Bristol Myers Squibb beats earnings estimates, raises outlook as drugmaker slashes costs 


The Bristol Myers Squibb research and development center at Cambridge Crossing in Cambridge, Massachusetts, on Dec. 27, 2023.

Adam Glanzman | Bloomberg | Getty Images

Bristol Myers Squibb on Friday reported second-quarter earnings and revenue that topped expectations and raised its full-year guidance as the drugmaker moves to slash costs.

The pharmaceutical giant raised its full-year revenue forecast to an increase in the “upper end” of the low single-digit range. That compares to its previous guidance in April of a low single-digit increase in sales. 

The company also raised its 2024 adjusted earnings guidance to 60 cents to 90 cents per share, up from a previous forecast of 40 cents to 70 cents per share. 

Shares of Bristol Myers rose nearly 5% in premarket trading Friday following the results.

The results come as Bristol Myers moves to cut $1.5 billion in costs by 2025 and reinvest that money into key drug brands and research and development programs. In April, the company said that will involve laying off more than 2,000 employees, culling some drug programs and consolidating its sites, among other efforts. 

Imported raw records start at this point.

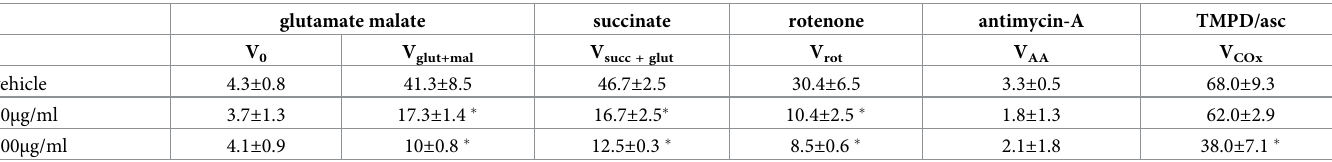
Rates of respiration are given in picomoles O 2 per second per milligram wet weight (pmol/O 2 /sec/mg) in vehicle and venom-treated cardiac preparation. See Materials and Methods for detailed description. V 0 complex I-dependent state 2 respiration; V glut+mal complex I-dependent state 3 respiration; V succ complex I+II-dependent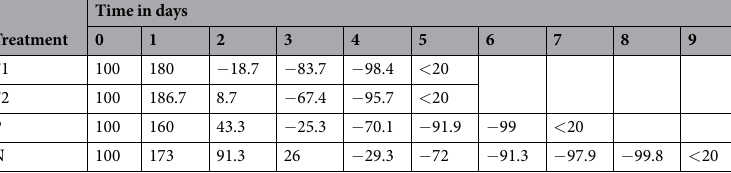
Table 4. Bacterial loads at different time points after the application of F1 or F2. Bacterial load was calculated as a % of the initial load for each site. F1: Formulation 1; F2. Formulation 2; P: Positive control, silver sulphadiazine; N: Negative control,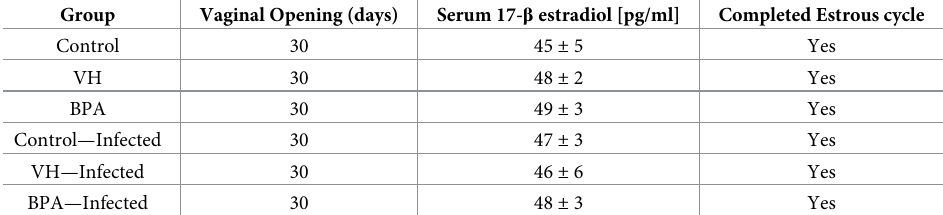
Vaginal Opening (days) Serum 17- β estradiol [pg/ml] Completed Estrous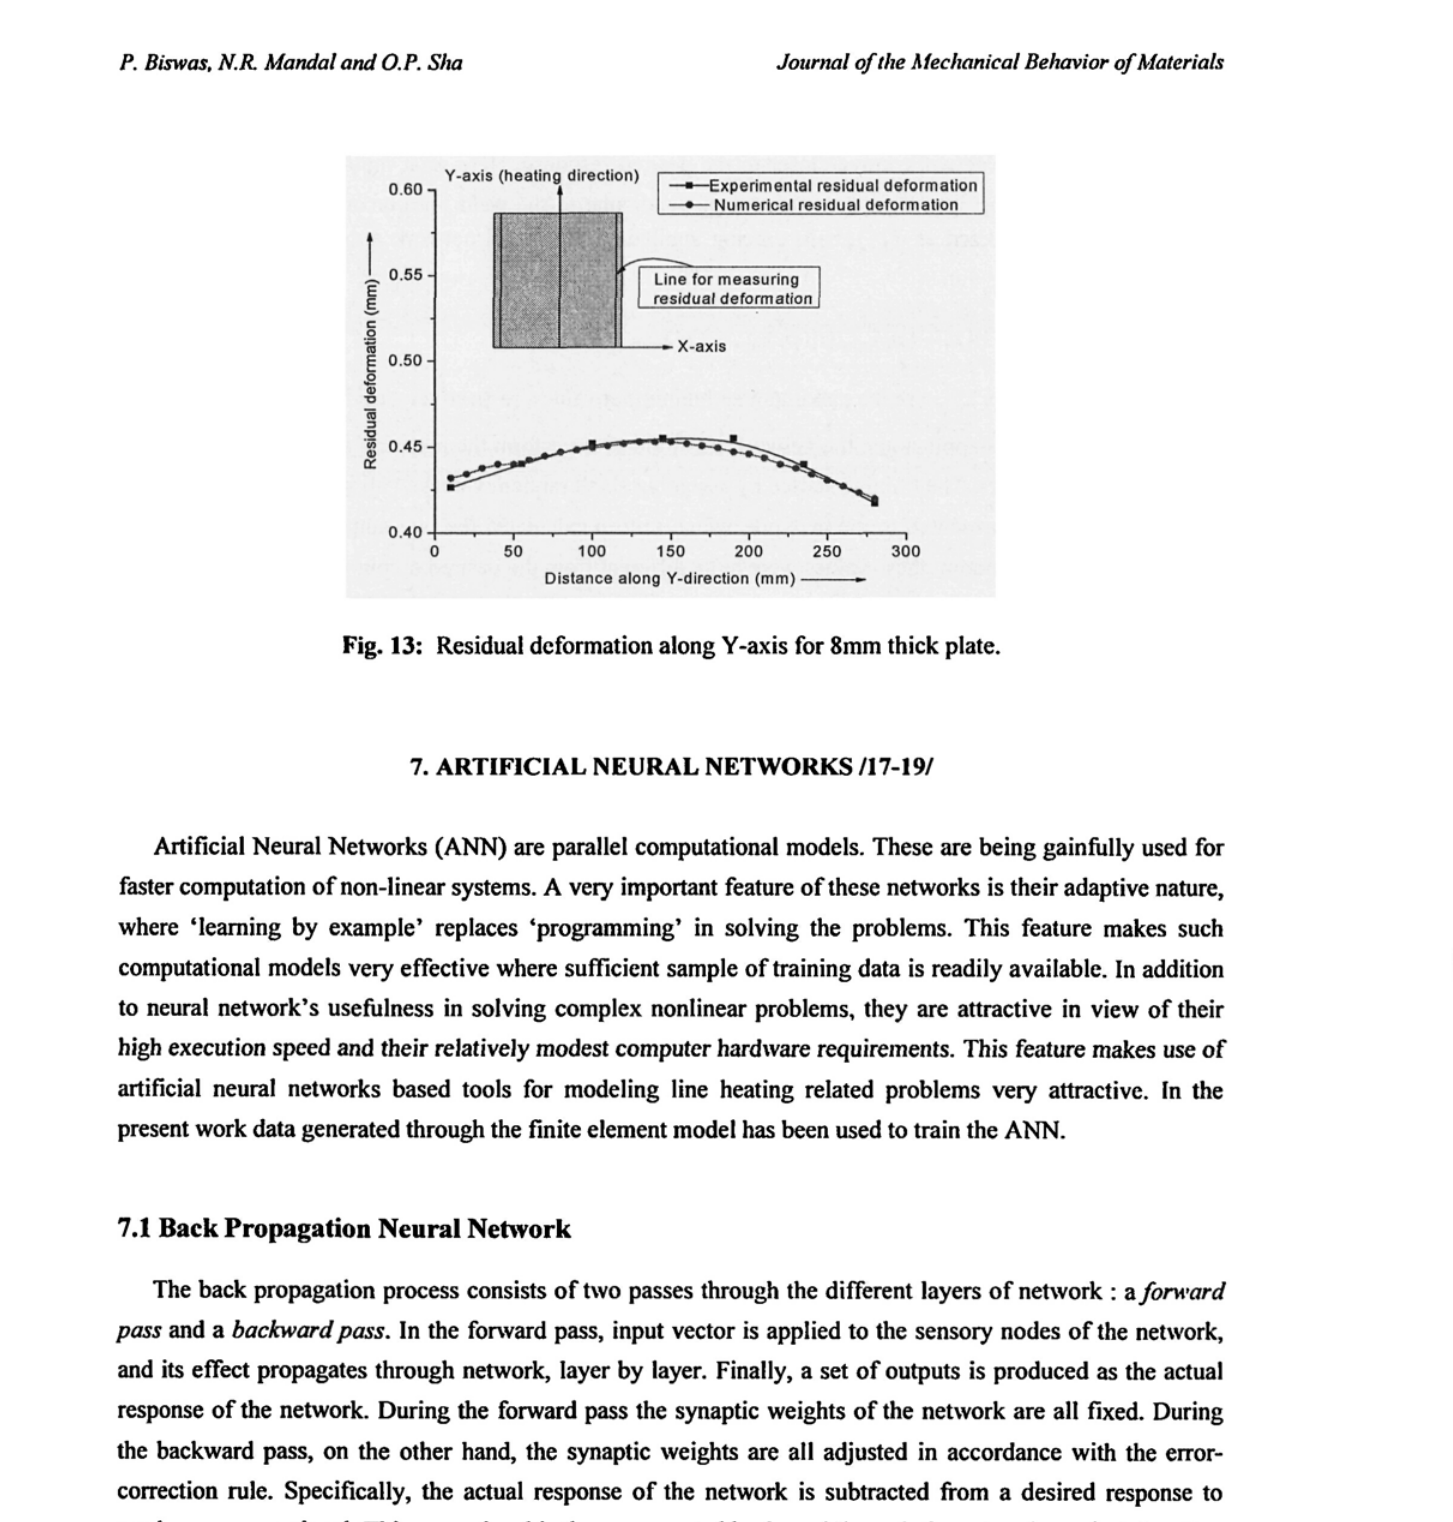
Fig. 13: Residual deformation along Y-axis for 8mm thick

Here is what Bristol Myers reported for the second quarter compared with what Wall Street was expecting, based on a survey of analysts by LSEG: 

  • Earnings per share: $2.07 adjusted vs. loss of $1.63 expected
  • Revenue: $12.2 billion vs. $11.55 billion expected 

The pharmaceutical giant’s revenue rose 9% from the same period a year ago to $12.2 billion. 

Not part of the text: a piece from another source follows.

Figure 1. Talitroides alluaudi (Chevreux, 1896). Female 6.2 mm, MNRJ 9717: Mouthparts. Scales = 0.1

Bristol Myers posted net income of $1.68 billion, or 83 cents per share, for the second quarter. That compares to net income of $2.07 billion, or 99 cents per share, for the year-earlier period. 

Excluding certain items, its adjusted earnings per share was $2.07 for the quarter. 

The second-quarter sales increase came primarily from the company’s blockbuster blood thinner Eliquis and a portfolio of drugs it expects to help it deliver long-term growth. Among those treatments is the cancer drug Opdivo, which raked in higher-than-expected sales for the quarter. 

Revenue from Bristol Myers’ blood cancer drug Revlimid also topped analysts’ estimates for the period despite facing competition from cheaper generics. 

The drugmaker faces pressure to launch new drugs and offset the loss of revenue from Revlimid and other top-selling treatments that will eventually lose exclusivity on the market, including Eliquis and Opdivo. 

Sales of Eliquis could also take a hit in 2026, when a new price for the drug goes into effect for certain Medicare patients following negotiations with the federal government. Those price talks, a key provision of President Joe Biden’s Inflation Reduction Act, will end at the beginning of August.

New drug portfolio, Eliquis post growth 

Eliquis booked $3.42 billion in sales for the quarter, up 7% from the year-ago period. That was in line with analysts’ expectations for the drug, according to estimates compiled by FactSet.

The blood thinner, which Bristol Myers shares with Pfizer, is expected to lose market exclusivity by 2028.

Revlimid took in $1.35 billion in sales, down 8% from the same period a year ago due to generic competition. Still, that surpassed analysts’ revenue expectations of $1.09 billion for the treatment, according to FactSet. 

Revenue from the company’s so-called “growth portfolio” was mainly driven by higher demand for Opdivo, which generated $2.39 billion in sales for the quarter. Analysts surveyed by FactSet had expected that treatment to bring in $2.29 billion in revenue. 

Anemia drug Reblozyl, advanced melanoma treatment Opdualag and Camzyos, a drug for a certain heart condition, also helped fuel the growth portfolio’s revenue during the second quarter. All three medications posted sales above analysts’ expectations, according to FactSet estimates. 

Meanwhile, Abecma, a cell therapy for a rare blood cancer called multiple myeloma, drew $95 million in sales for the quarter. Analysts had expected $95.8 million in revenue.